====== Texte de lecture ======

Tout compte : des bénévoles finlandais se mobilisent pour l’environnement de leur pays

Entre mise en place de capteurs hydroacoustiques et aménagement de sites de nidification dans la neige au bénéfice du phoque annelé du Saimaa, espèce menacée, des Finlandais mettent leurs compétences au service de la préservation de la nature.

Bien que 70 % de la population finlandaise vive dans des villes, les Finlandais se sentent reliés à la nature, tandis que bon nombre d’entre eux s’estiment personnellement responsables de la protection de celle-ci.

Par exemple, plus de 80 % des Finlandais déclarent que la forêt a de l’importance à leurs yeux. Les forêts couvrent 70 % du pays, qui compte également 188 000 lacs.

L’engagement bénévole pour la nature est l’une des manifestations du lien existant entre les Finlandais et la nature.

Il existe en Finlande une tradition de travail participatif au service d’un objectif commun, notion qui s’exprime par le mot finnois talkoot. Appliquées aux problématiques environnementales, ces tâches pratiques portent souvent sur le nettoyage, l’entretien ou la protection des espaces naturels. Un groupe de voisins pourra par exemple se porter volontaire pour ramasser les détritus traînant dans un parc situé près de chez eux ; autre exemple, les pouvoirs publics du pays pourront faire appel à des ornithologues bénévoles pour dresser le décompte des nids d’aigle royal en Laponie (étant précisé que cette espèce, Aquila chrysaetos de son nom latin, est officiellement classée « vulnérable » en Finlande, même si elle n’est pas menacée au niveau mondial).

====== Données répertoriées ======

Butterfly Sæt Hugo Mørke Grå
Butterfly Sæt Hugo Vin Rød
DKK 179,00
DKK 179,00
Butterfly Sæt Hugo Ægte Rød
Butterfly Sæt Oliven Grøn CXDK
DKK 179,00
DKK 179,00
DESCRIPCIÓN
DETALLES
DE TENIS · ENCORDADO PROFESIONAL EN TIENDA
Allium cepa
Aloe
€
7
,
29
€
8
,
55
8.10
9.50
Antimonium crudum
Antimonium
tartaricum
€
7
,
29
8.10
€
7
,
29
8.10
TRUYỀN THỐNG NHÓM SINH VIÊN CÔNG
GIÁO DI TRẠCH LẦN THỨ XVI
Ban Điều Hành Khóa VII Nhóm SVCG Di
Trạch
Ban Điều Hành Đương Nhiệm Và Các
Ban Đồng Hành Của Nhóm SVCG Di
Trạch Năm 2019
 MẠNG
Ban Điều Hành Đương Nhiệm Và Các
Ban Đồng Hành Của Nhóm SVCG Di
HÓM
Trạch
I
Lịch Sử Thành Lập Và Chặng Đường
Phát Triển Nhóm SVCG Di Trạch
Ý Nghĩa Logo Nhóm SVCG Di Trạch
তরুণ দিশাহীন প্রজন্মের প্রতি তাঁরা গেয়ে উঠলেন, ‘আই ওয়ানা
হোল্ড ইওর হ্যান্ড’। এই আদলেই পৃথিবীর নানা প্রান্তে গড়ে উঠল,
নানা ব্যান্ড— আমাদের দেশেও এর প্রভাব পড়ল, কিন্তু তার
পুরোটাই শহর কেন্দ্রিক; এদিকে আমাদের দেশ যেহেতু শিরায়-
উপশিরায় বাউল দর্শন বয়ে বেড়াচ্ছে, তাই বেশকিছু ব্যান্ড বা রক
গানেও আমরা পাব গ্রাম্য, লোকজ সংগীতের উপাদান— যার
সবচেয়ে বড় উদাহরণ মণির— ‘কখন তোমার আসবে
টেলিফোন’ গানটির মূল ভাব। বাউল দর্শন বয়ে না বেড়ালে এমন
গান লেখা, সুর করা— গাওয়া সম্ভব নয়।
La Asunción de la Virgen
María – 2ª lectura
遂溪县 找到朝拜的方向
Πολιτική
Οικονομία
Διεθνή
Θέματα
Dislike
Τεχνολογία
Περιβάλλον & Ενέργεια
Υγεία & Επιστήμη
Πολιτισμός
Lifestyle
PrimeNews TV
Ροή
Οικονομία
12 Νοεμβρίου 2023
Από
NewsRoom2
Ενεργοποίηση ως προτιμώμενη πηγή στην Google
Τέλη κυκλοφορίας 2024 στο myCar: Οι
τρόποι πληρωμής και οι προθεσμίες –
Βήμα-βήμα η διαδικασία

======

(Travail à faire):
A. Transcrivez fidèlement le passage du texte sur les bénévoles finlandais allant de « Il existe en » jusqu'à « au niveau mondial). » inclus.
B. Répondez brièvement aux questions suivantes à partir du texte sur les bénévoles finlandais :
(i) Quelle proportion de la population finlandaise vit dans des villes ?
(ii) Combien de lacs la Finlande compte-t-elle ?
(iii) Quel statut officiel l'aigle royal a-t-il en Finlande ?

(Corrigé):
A.
Il existe en Finlande une tradition de travail participatif au service d’un objectif commun, notion qui s’exprime par le mot finnois talkoot. Appliquées aux problématiques environnementales, ces tâches pratiques portent souvent sur le nettoyage, l’entretien ou la protection des espaces naturels. Un groupe de voisins pourra par exemple se porter volontaire pour ramasser les détritus traînant dans un parc situé près de chez eux ; autre exemple, les pouvoirs publics du pays pourront faire appel à des ornithologues bénévoles pour dresser le décompte des nids d’aigle royal en Laponie (étant précisé que cette espèce, Aquila chrysaetos de son nom latin, est officiellement classée « vulnérable » en Finlande, même si elle n’est pas menacée au niveau mondial).

B.
(i) 70 %.
(ii) 188 000.
(iii) Il est classé « vulnérable ».